BEGIN The input
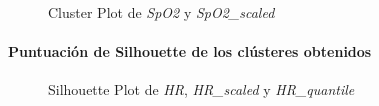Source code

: \begin{figure}[ht]
    \centering
    \hfill
    \caption{Cluster Plot de \textit{SpO2} y \textit{SpO2\_scaled}}\label{fig:acf_pc_spo2}
\end{figure}


\paragraph{Puntuación de Silhouette de los clústeres obtenidos}

\begin{figure}[H]
    \centering
    \caption{Silhouette Plot de \textit{HR}, \textit{HR\_scaled} y \textit{HR\_quantile}}\label{fig:acf_si_fc}
\end{figure}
END The input
Now transcribe all the entries above exactly, so that no picture is carried over.

Source code

: \begin{figure}[ht]
    \centering
    \hfill
    \caption{Cluster Plot de \textit{SpO2} y \textit{SpO2\_scaled}}\label{fig:acf_pc_spo2}
\end{figure}


\paragraph{Puntuación de Silhouette de los clústeres obtenidos}

\begin{figure}[H]
    \centering
    \caption{Silhouette Plot de \textit{HR}, \textit{HR\_scaled} y \textit{HR\_quantile}}\label{fig:acf_si_fc}
\end{figure}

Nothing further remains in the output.